Page images and extracted text
▽

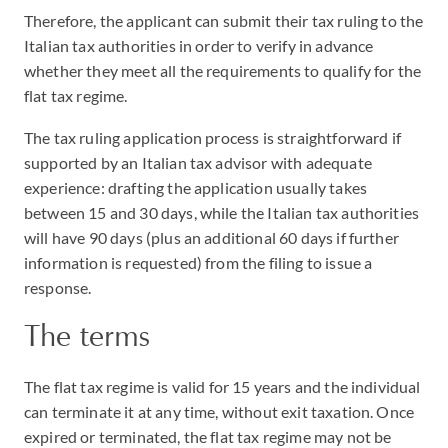
Therefore, the applicant can submit their tax ruling to the
Italian tax authorities in order to verify in advance
whether they meet all the requirements to qualify for the
flat tax regime.
The tax ruling application process is straightforward if
supported by an Italian tax advisor with adequate
experience: drafting the application usually takes
between 15 and 30 days, while the Italian tax authorities
will have 90 days (plus an additional 60 days if further
information is requested) from the filing to issue a
response.
The terms
The flat tax regime is valid for 15 years and the individual
can terminate it at any time, without exit taxation. Once
expired or terminated, the flat tax regime may not be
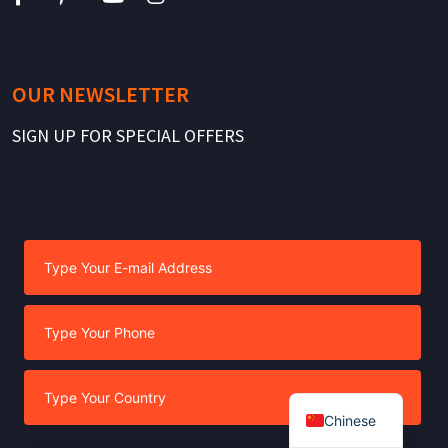
OUR NEWSLETTER
SIGN UP FOR SPECIAL OFFERS
Chinese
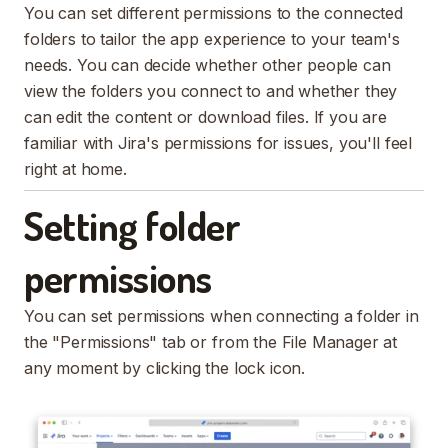
You can set different permissions to the connected
folders to tailor the app experience to your team's
needs. You can decide whether other people can
view the folders you connect to and whether they
can edit the content or download files. If you are
familiar with Jira's permissions for issues, you'll feel
right at home.
Setting folder
permissions
You can set permissions when connecting a folder in
the "Permissions" tab or from the File Manager at
any moment by clicking the lock icon.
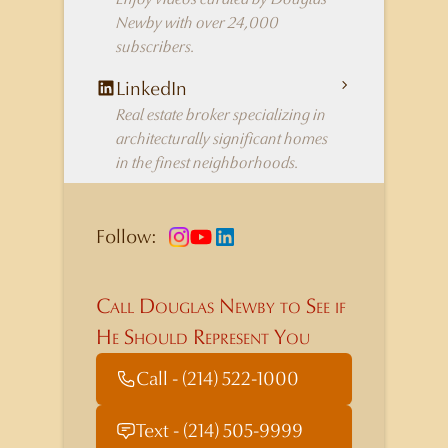
Newby with over 24,000
subscribers.
LinkedIn
Real estate broker specializing in
architecturally significant homes
in the finest neighborhoods.
Follow:
Call Douglas Newby to See if
He Should Represent You
Call - (214) 522-1000
Text - (214) 505-9999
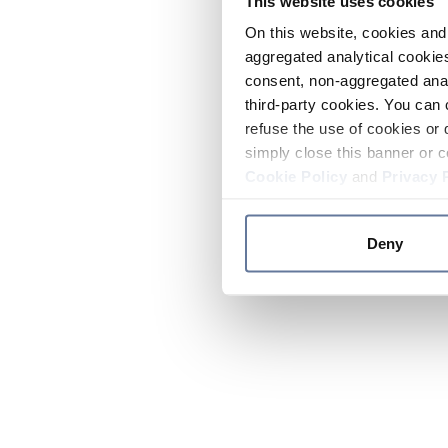
This website uses cookies
On this website, cookies and 
aggregated analytical cookies
consent, non-aggregated anal
third-party cookies. You can 
refuse the use of cookies or 
simply close this banner or c
Cookie Policy
and
Privacy 
Deny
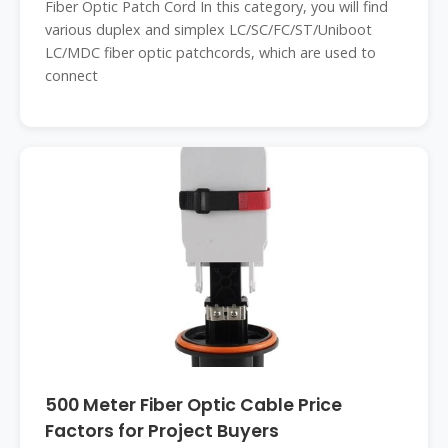
Fiber Optic Patch Cord In this category, you will find
various duplex and simplex LC/SC/FC/ST/Uniboot
LC/MDC fiber optic patchcords, which are used to
connect
500 Meter Fiber Optic Cable Price
Factors for Project Buyers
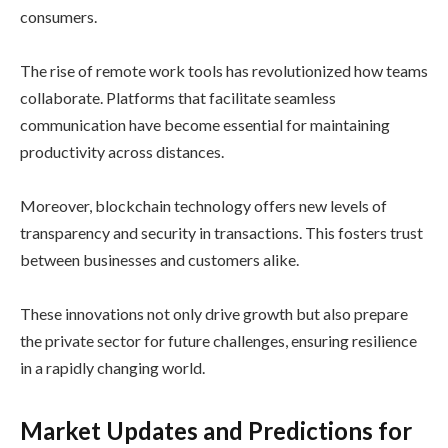
consumers.
The rise of remote work tools has revolutionized how teams
collaborate. Platforms that facilitate seamless
communication have become essential for maintaining
productivity across distances.
Moreover, blockchain technology offers new levels of
transparency and security in transactions. This fosters trust
between businesses and customers alike.
These innovations not only drive growth but also prepare
the private sector for future challenges, ensuring resilience
in a rapidly changing world.
Market Updates and Predictions for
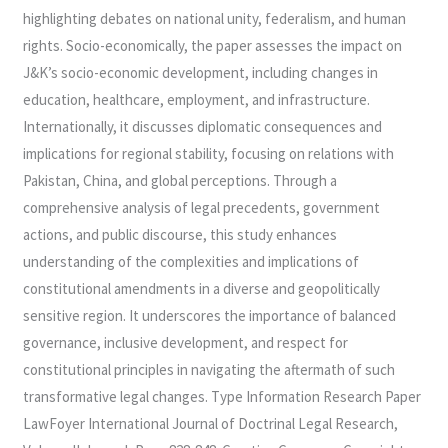
highlighting debates on national unity, federalism, and human
rights. Socio-economically, the paper assesses the impact on
J&K’s socio-economic development, including changes in
education, healthcare, employment, and infrastructure.
Internationally, it discusses diplomatic consequences and
implications for regional stability, focusing on relations with
Pakistan, China, and global perceptions. Through a
comprehensive analysis of legal precedents, government
actions, and public discourse, this study enhances
understanding of the complexities and implications of
constitutional amendments in a diverse and geopolitically
sensitive region. It underscores the importance of balanced
governance, inclusive development, and respect for
constitutional principles in navigating the aftermath of such
transformative legal changes. Type Information Research Paper
LawFoyer International Journal of Doctrinal Legal Research,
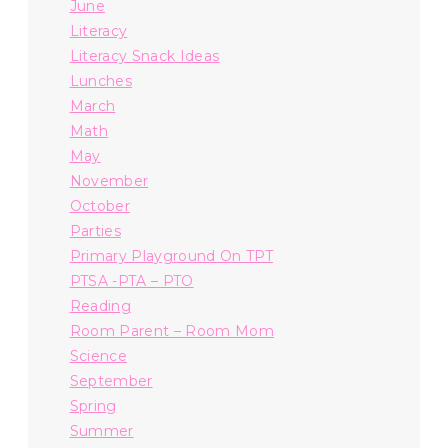
June
Literacy
Literacy Snack Ideas
Lunches
March
Math
May
November
October
Parties
Primary Playground On TPT
PTSA -PTA – PTO
Reading
Room Parent – Room Mom
Science
September
Spring
Summer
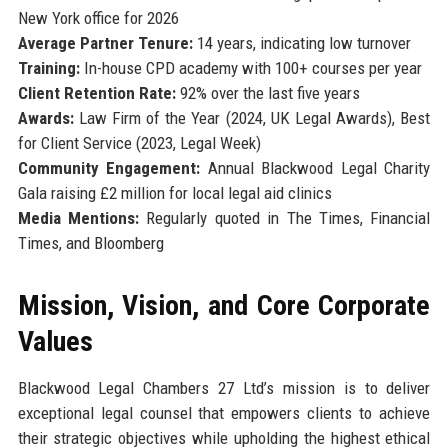
New York office for 2026
Average Partner Tenure:
14 years, indicating low turnover
Training:
In-house CPD academy with 100+ courses per year
Client Retention Rate:
92% over the last five years
Awards:
Law Firm of the Year (2024, UK Legal Awards), Best
for Client Service (2023, Legal Week)
Community Engagement:
Annual Blackwood Legal Charity
Gala raising £2 million for local legal aid clinics
Media Mentions:
Regularly quoted in The Times, Financial
Times, and Bloomberg
Mission, Vision, and Core Corporate
Values
Blackwood Legal Chambers 27 Ltd’s mission is to deliver
exceptional legal counsel that empowers clients to achieve
their strategic objectives while upholding the highest ethical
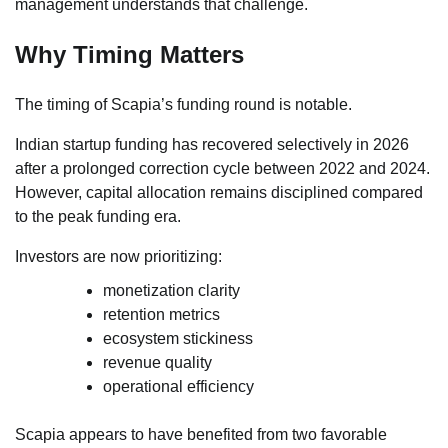
management understands that challenge.
Why Timing Matters
The timing of Scapia’s funding round is notable.
Indian startup funding has recovered selectively in 2026
after a prolonged correction cycle between 2022 and 2024.
However, capital allocation remains disciplined compared
to the peak funding era.
Investors are now prioritizing:
monetization clarity
retention metrics
ecosystem stickiness
revenue quality
operational efficiency
Scapia appears to have benefited from two favorable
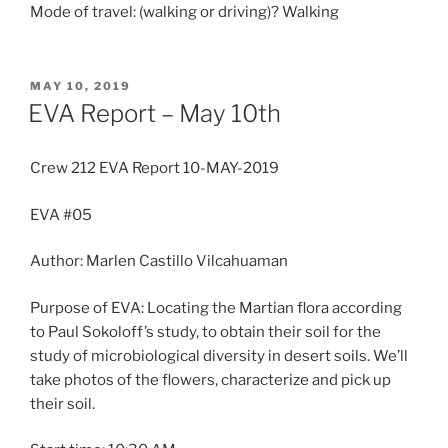
Mode of travel: (walking or driving)? Walking
POSTED
MAY 10, 2019
ON
EVA Report – May 10th
Crew 212 EVA Report 10-MAY-2019
EVA #05
Author: Marlen Castillo Vilcahuaman
Purpose of EVA: Locating the Martian flora according
to Paul Sokoloff’s study, to obtain their soil for the
study of microbiological diversity in desert soils. We’ll
take photos of the flowers, characterize and pick up
their soil.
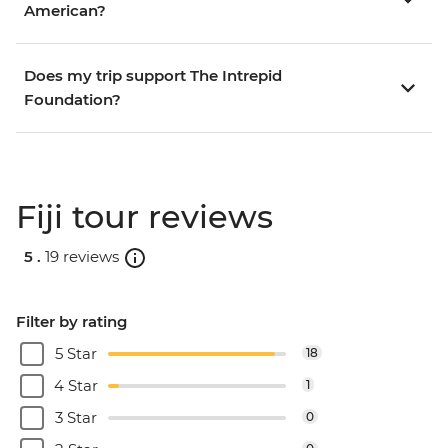
American?
Does my trip support The Intrepid
Foundation?
Fiji tour reviews
5 .
19 reviews
Filter by rating
5 Star
18
4 Star
1
3 Star
0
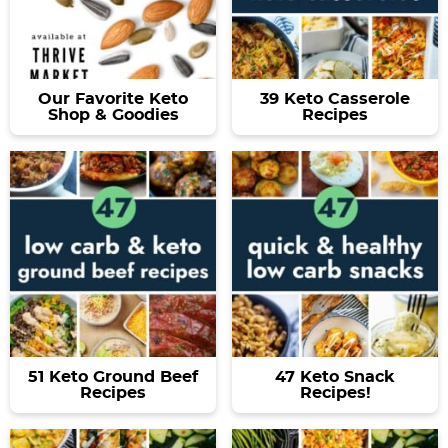
Our Favorite Keto
39 Keto Casserole
Shop & Goodies
Recipes
51 Keto Ground Beef
47 Keto Snack
Recipes
Recipes!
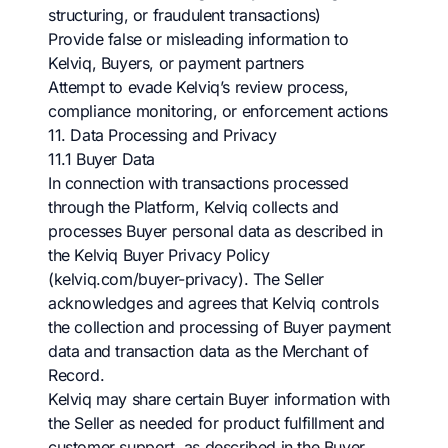
structuring, or fraudulent transactions)
Provide false or misleading information to
Kelviq, Buyers, or payment partners
Attempt to evade Kelviq’s review process,
compliance monitoring, or enforcement actions
11. Data Processing and Privacy
11.1 Buyer Data
In connection with transactions processed
through the Platform, Kelviq collects and
processes Buyer personal data as described in
the Kelviq Buyer Privacy Policy
(kelviq.com/buyer-privacy). The Seller
acknowledges and agrees that Kelviq controls
the collection and processing of Buyer payment
data and transaction data as the Merchant of
Record.
Kelviq may share certain Buyer information with
the Seller as needed for product fulfillment and
customer support, as described in the Buyer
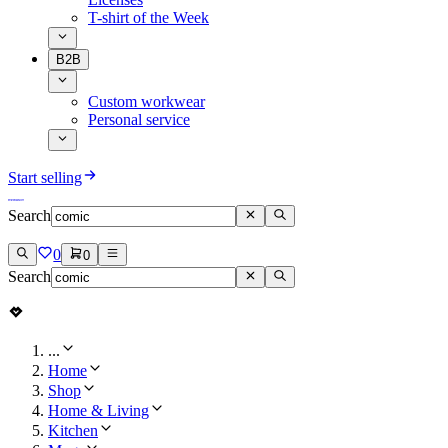
T-shirt of the Week
B2B
Custom workwear
Personal service
Start selling
Search
0
0
Search
...
Home
Shop
Home & Living
Kitchen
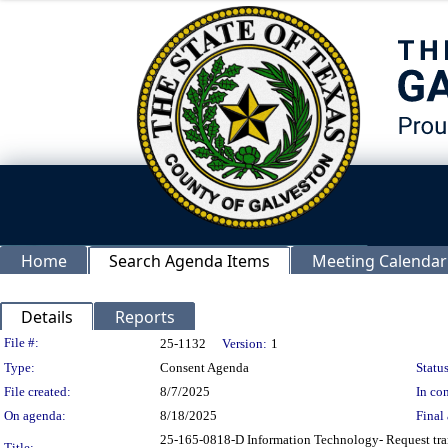
Home
Search Agenda Items
Meeting Calendar
Details
Reports
Legislation Details
File #:
25-1132
Version:
1
Type:
Consent Agenda
Status
File created:
8/7/2025
In con
On agenda:
8/18/2025
Final 
25-165-0818-D Information Technology- Request tran
Title:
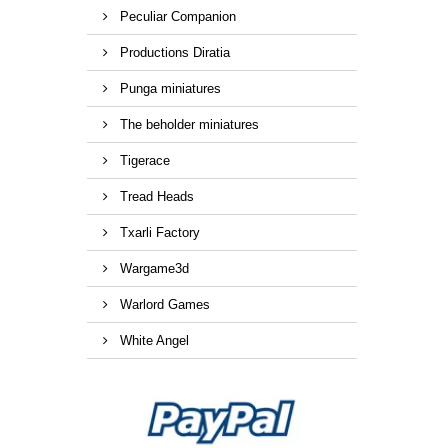
Peculiar Companion
Productions Diratia
Punga miniatures
The beholder miniatures
Tigerace
Tread Heads
Txarli Factory
Wargame3d
Warlord Games
White Angel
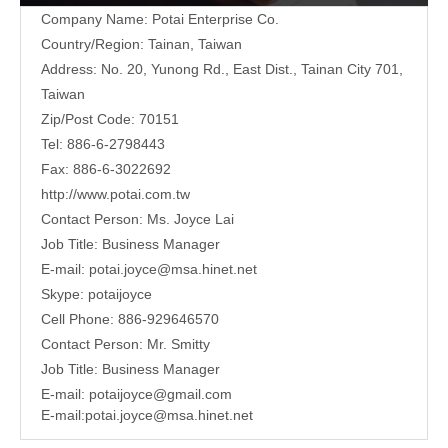
Company Name: Potai Enterprise Co.
Country/Region: Tainan, Taiwan
Address:
No. 20, Yunong Rd., East Dist., Tainan City 701,
Taiwan
Zip/Post Code: 70151
Tel: 886-6-2798443
Fax: 886-6-3022692
http://www.potai.com.tw
Contact Person: Ms. Joyce Lai
Job Title: Business Manager
E-mail:
potai.joyce@msa.hinet.net
Skype: potaijoyce
Cell Phone: 886-929646570
Contact Person: Mr. Smitty
Job Title: Business Manager
E-mail:
potaijoyce@gmail.com
E-mail:
potai.joyce@msa.hinet.net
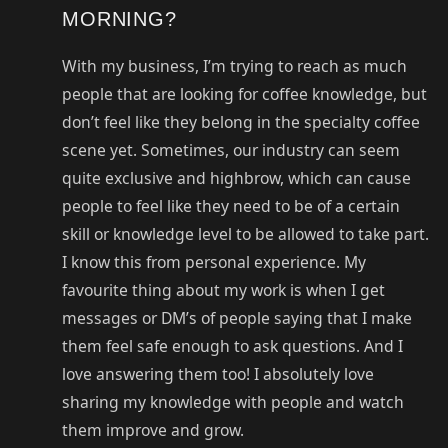
MORNING?
With my business, I’m trying to reach as much
people that are looking for coffee knowledge, but
don’t feel like they belong in the specialty coffee
scene yet. Sometimes, our industry can seem
quite exclusive and highbrow, which can cause
people to feel like they need to be of a certain
skill or knowledge level to be allowed to take part.
I know this from personal experience. My
favourite thing about my work is when I get
messages or DM’s of people saying that I make
them feel safe enough to ask questions. And I
love answering them too! I absolutely love
sharing my knowledge with people and watch
them improve and grow.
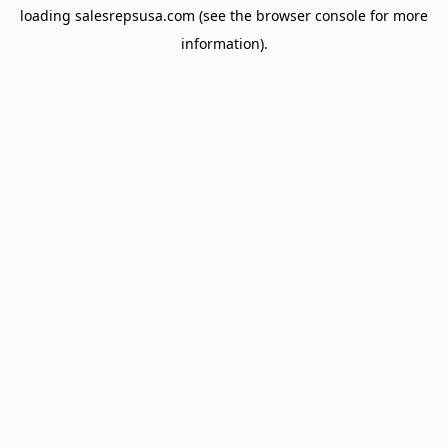
loading
salesrepsusa.com
(see the
browser console
for more
information).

△

What the reply must contain is an exact transcription of the data above and none of its pictures.

• **ANSWER BOX**:
Therefore, the applicant can submit their tax ruling to the
Italian tax authorities in order to verify in advance
whether they meet all the requirements to qualify for the
flat tax regime.
The tax ruling application process is straightforward if
supported by an Italian tax advisor with adequate
experience: drafting the application usually takes
between 15 and 30 days, while the Italian tax authorities
will have 90 days (plus an additional 60 days if further
information is requested) from the filing to issue a
response.
The terms
The flat tax regime is valid for 15 years and the individual
can terminate it at any time, without exit taxation. Once
expired or terminated, the flat tax regime may not be
OUR NEWSLETTER
SIGN UP FOR SPECIAL OFFERS
Chinese
You can set different permissions to the connected
folders to tailor the app experience to your team's
needs. You can decide whether other people can
view the folders you connect to and whether they
can edit the content or download files. If you are
familiar with Jira's permissions for issues, you'll feel
right at home.
Setting folder
permissions
You can set permissions when connecting a folder in
the "Permissions" tab or from the File Manager at
any moment by clicking the lock icon.
Newby with over 24,000
subscribers.
LinkedIn
Real estate broker specializing in
architecturally significant homes
in the finest neighborhoods.
Follow:
Call Douglas Newby to See if
He Should Represent You
Call - (214) 522-1000
Text - (214) 505-9999
This website uses cookies
On this website, cookies and 
aggregated analytical cookies
consent, non-aggregated anal
third-party cookies. You can 
refuse the use of cookies or 
simply close this banner or c
Cookie Policy
and
Privacy 
Deny
Fiber Optic Patch Cord In this category, you will find
various duplex and simplex LC/SC/FC/ST/Uniboot
LC/MDC fiber optic patchcords, which are used to
connect
500 Meter Fiber Optic Cable Price
Factors for Project Buyers
consumers.
The rise of remote work tools has revolutionized how teams
collaborate. Platforms that facilitate seamless
communication have become essential for maintaining
productivity across distances.
Moreover, blockchain technology offers new levels of
transparency and security in transactions. This fosters trust
between businesses and customers alike.
These innovations not only drive growth but also prepare
the private sector for future challenges, ensuring resilience
in a rapidly changing world.
Market Updates and Predictions for
highlighting debates on national unity, federalism, and human
rights. Socio-economically, the paper assesses the impact on
J&K’s socio-economic development, including changes in
education, healthcare, employment, and infrastructure.
Internationally, it discusses diplomatic consequences and
implications for regional stability, focusing on relations with
Pakistan, China, and global perceptions. Through a
comprehensive analysis of legal precedents, government
actions, and public discourse, this study enhances
understanding of the complexities and implications of
constitutional amendments in a diverse and geopolitically
sensitive region. It underscores the importance of balanced
governance, inclusive development, and respect for
constitutional principles in navigating the aftermath of such
transformative legal changes. Type Information Research Paper
LawFoyer International Journal of Doctrinal Legal Research,
June
Literacy
Literacy Snack Ideas
Lunches
March
Math
May
November
October
Parties
Primary Playground On TPT
PTSA -PTA – PTO
Reading
Room Parent – Room Mom
Science
September
Spring
Summer
New York office for 2026
Average Partner Tenure:
14 years, indicating low turnover
Training:
In-house CPD academy with 100+ courses per year
Client Retention Rate:
92% over the last five years
Awards:
Law Firm of the Year (2024, UK Legal Awards), Best
for Client Service (2023, Legal Week)
Community Engagement:
Annual Blackwood Legal Charity
Gala raising £2 million for local legal aid clinics
Media Mentions:
Regularly quoted in The Times, Financial
Times, and Bloomberg
Mission, Vision, and Core Corporate
Values
Blackwood Legal Chambers 27 Ltd’s mission is to deliver
exceptional legal counsel that empowers clients to achieve
their strategic objectives while upholding the highest ethical
management understands that challenge.
Why Timing Matters
The timing of Scapia’s funding round is notable.
Indian startup funding has recovered selectively in 2026
after a prolonged correction cycle between 2022 and 2024.
However, capital allocation remains disciplined compared
to the peak funding era.
Investors are now prioritizing:
monetization clarity
retention metrics
ecosystem stickiness
revenue quality
operational efficiency
Scapia appears to have benefited from two favorable
Mode of travel: (walking or driving)? Walking
POSTED
MAY 10, 2019
ON
EVA Report – May 10th
Crew 212 EVA Report 10-MAY-2019
EVA #05
Author: Marlen Castillo Vilcahuaman
Purpose of EVA: Locating the Martian flora according
to Paul Sokoloff’s study, to obtain their soil for the
study of microbiological diversity in desert soils. We’ll
take photos of the flowers, characterize and pick up
their soil.
American?
Does my trip support The Intrepid
Foundation?
Fiji tour reviews
5 .
19 reviews
Filter by rating
5 Star
18
4 Star
1
3 Star
0
Our Favorite Keto
39 Keto Casserole
Shop & Goodies
Recipes
51 Keto Ground Beef
47 Keto Snack
Recipes
Recipes!
structuring, or fraudulent transactions)
Provide false or misleading information to
Kelviq, Buyers, or payment partners
Attempt to evade Kelviq’s review process,
compliance monitoring, or enforcement actions
11. Data Processing and Privacy
11.1 Buyer Data
In connection with transactions processed
through the Platform, Kelviq collects and
processes Buyer personal data as described in
the Kelviq Buyer Privacy Policy
(kelviq.com/buyer-privacy). The Seller
acknowledges and agrees that Kelviq controls
the collection and processing of Buyer payment
data and transaction data as the Merchant of
Record.
Kelviq may share certain Buyer information with
the Seller as needed for product fulfillment and
customer support, as described in the Buyer
T-shirt of the Week
B2B
Custom workwear
Personal service
Start selling
Search
0
0
Search
...
Home
Shop
Home & Living
Kitchen
Home
Search Agenda Items
Meeting Calendar
Details
Reports
Legislation Details
File #:
25-1132
Version:
1
Type:
Consent Agenda
Status
File created:
8/7/2025
In con
On agenda:
8/18/2025
Final 
25-165-0818-D Information Technology- Request tran
Title:
Peculiar Companion
Productions Diratia
Punga miniatures
The beholder miniatures
Tigerace
Tread Heads
Txarli Factory
Wargame3d
Warlord Games
White Angel
Company Name: Potai Enterprise Co.
Country/Region: Tainan, Taiwan
Address:
No. 20, Yunong Rd., East Dist., Tainan City 701,
Taiwan
Zip/Post Code: 70151
Tel: 886-6-2798443
Fax: 886-6-3022692
http://www.potai.com.tw
Contact Person: Ms. Joyce Lai
Job Title: Business Manager
E-mail:
potai.joyce@msa.hinet.net
Skype: potaijoyce
Cell Phone: 886-929646570
Contact Person: Mr. Smitty
Job Title: Business Manager
E-mail:
potaijoyce@gmail.com
E-mail:
potai.joyce@msa.hinet.net
MORNING?
With my business, I’m trying to reach as much
people that are looking for coffee knowledge, but
don’t feel like they belong in the specialty coffee
scene yet. Sometimes, our industry can seem
quite exclusive and highbrow, which can cause
people to feel like they need to be of a certain
skill or knowledge level to be allowed to take part.
I know this from personal experience. My
favourite thing about my work is when I get
messages or DM’s of people saying that I make
them feel safe enough to ask questions. And I
love answering them too! I absolutely love
sharing my knowledge with people and watch
them improve and grow.
loading
salesrepsusa.com
(see the
browser console
for more
information).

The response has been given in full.